Et que dire sur l’environnement M. Konaté ?

Vous savez, tu ne peux travailler dans milieu sans qu’il n’y ait la dégradation de l’environnement. Donc nous avons fait des recommandations et c’est au département c’est-à-dire à l’Etat de tenir compte de ces recommandations pour  réellement balayer ces problèmes.

En investissant ou travaillant dans ce domaine, peut-on  lutter contre le chômage de la couche juvénile puisque beaucoup de jeunes s’y trouvent ?.

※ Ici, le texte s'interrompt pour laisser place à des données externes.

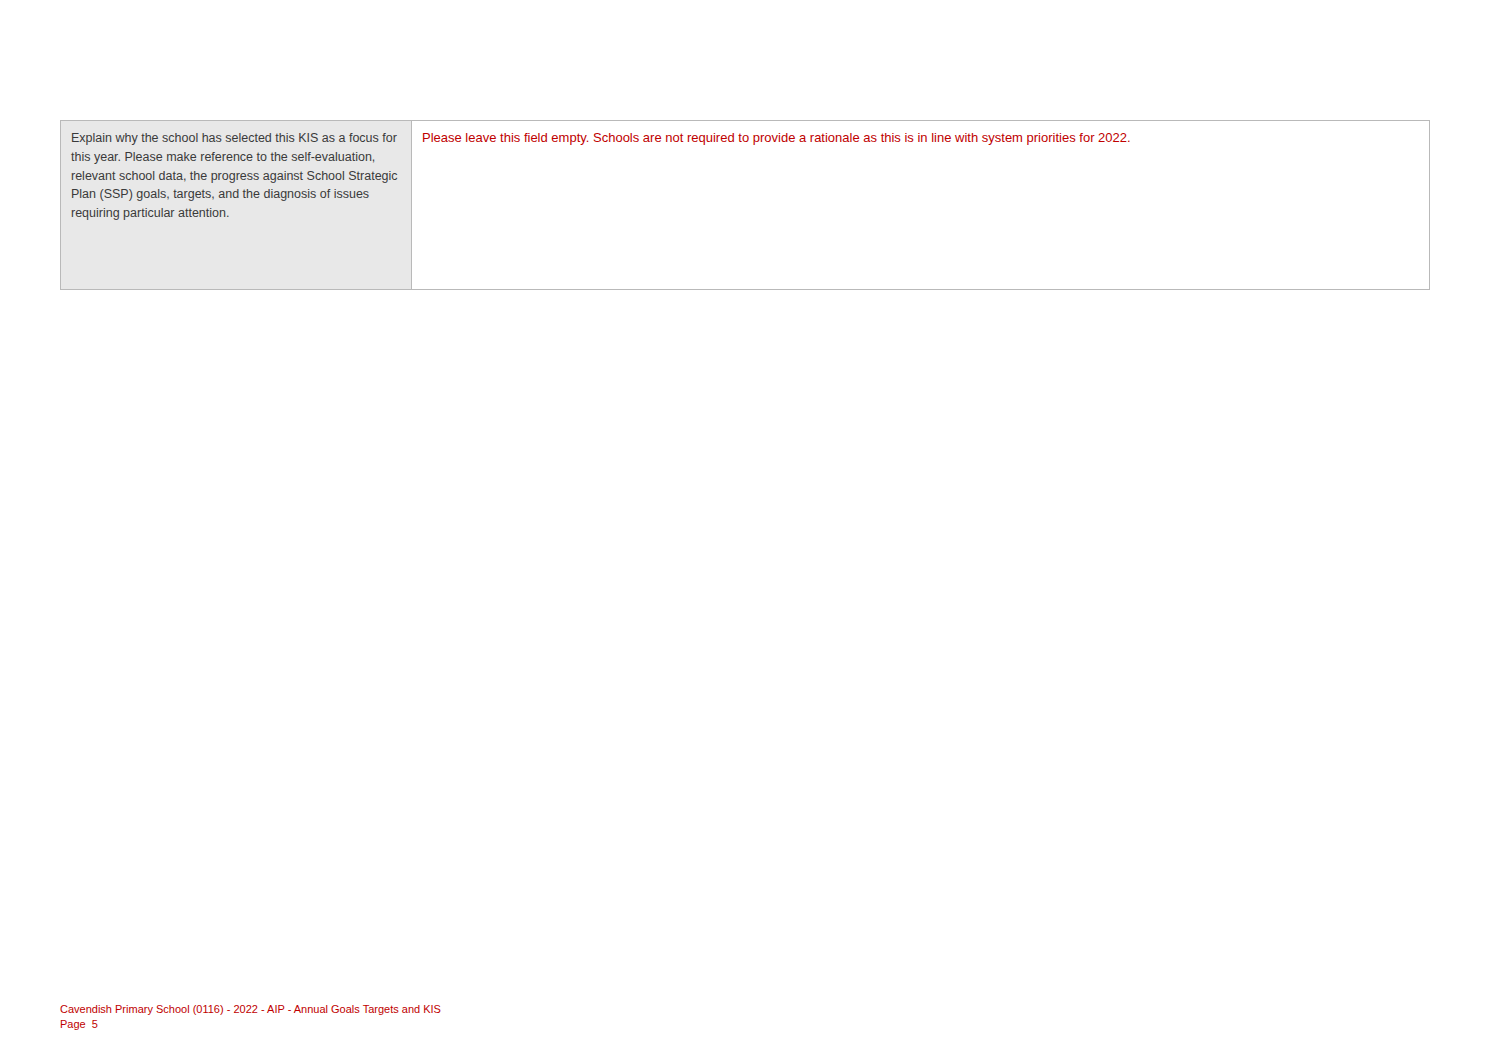| Explain why the school has selected this KIS as a focus for this year. Please make reference to the self-evaluation, relevant school data, the progress against School Strategic Plan (SSP) goals, targets, and the diagnosis of issues requiring particular attention. | Please leave this field empty. Schools are not required to provide a rationale as this is in line with system priorities for 2022. |
Cavendish Primary School (0116) - 2022 - AIP - Annual Goals Targets and KIS
Page 5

Effectivement en investissant dans ce secteur on peut lutter contre le chômage, on peut réellement accompagner les acteurs évoluant dans ce secteur et en les aidant, on peut créer beaucoup d’emplois. Je vais vous donner un exemple, quand vous venez à la cité Sans Fil (Kaloum),  derrière la cité vous voyez des dalettes.  C’est un projet du ministère de la  jeunesse. Ils ont mit des dalettes pour aller vers la corniche et ressortir vers la société UMS. Aujourd’hui avec ces minéraux, on peut faire des projets de développement de nos communes. L’Etat peut accompagner une commune par rapport à l’urbanisation ou au désenclavement des quartiers,   faire des routes en dalots à travers ces minéraux de développement. Ces travaux peuvent créer  l’occasion d’achat des granites, graviers, sables. Une opportunité d’aider les acteurs à écouler rapidement leurs marchandises.